10.         With your consent, I will refer you for specific counselling to the Forensic Psychiatric Service.  Do you consent?  If so, condition 10 will be:

Having consented, you must attend at the direction of your probation officer for a psychiatric intake, assessment, counselling or treatment program through Forensic Psychiatric Services (2503);

11.         You must not possess, either personally or through another person, any firearm, cross-bow, prohibited weapon, restricted weapon, prohibited device, ammunition or explosive substance, anything that resembles a weapon or firearm, any weapon as defined in s. 2 of the Criminal Code, or any related authorizations, licenses or registration certificates.( 2610);

12.         You must not possess any incendiary device, flammable product or explosive substance.  This prohibition includes, but is not limited to, lighters, matches, jerry cans, fire accelerant and fireworks, except with the written permission of your probation officer.  If you are granted permission, you must carry a copy of the permission when you possess any of these items outside your residence (2629); and finally,

13.         In order to promote a sense of responsibility and an acknowledgment of the harm you have caused, I am ordering you to write two apologies.  I want you to think carefully about what you want to say.  First, you must apologize to your grandmother, Veronica Dennis, and Second you must apologize to the Sandman Inn and Suites Hotel at 550 Columbia Street in Kamloops British Columbia.  Both apologies must be written in the manner directed by your probation officer and to the satisfaction of your probation officer by December 14, 2018 (2515);

Ancillary Orders  

[36]        Section 433 attracts a mandatory firearms prohibition pursuant to s. 109 and so I order that:

You are prohibited from possessing any firearm, crossbow, restricted weapon, prohibited weapon, prohibited device, ammunition, and explosive substance for life.

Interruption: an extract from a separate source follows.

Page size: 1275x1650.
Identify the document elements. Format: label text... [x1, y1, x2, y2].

[37]        Count one on Information104356-2-C is a secondary designated offence.  After considering the factors set out in s 487.051(3), I am satisfied that it is in the best interest of the administration of justice to make an order in Form 5.04 authorizing the taking of samples of bodily substances from you for the purpose of registration in the DNA National Databank and I make that order.

[38]        The samples will be taken from you while you are in jail and you must submit to the taking of the samples.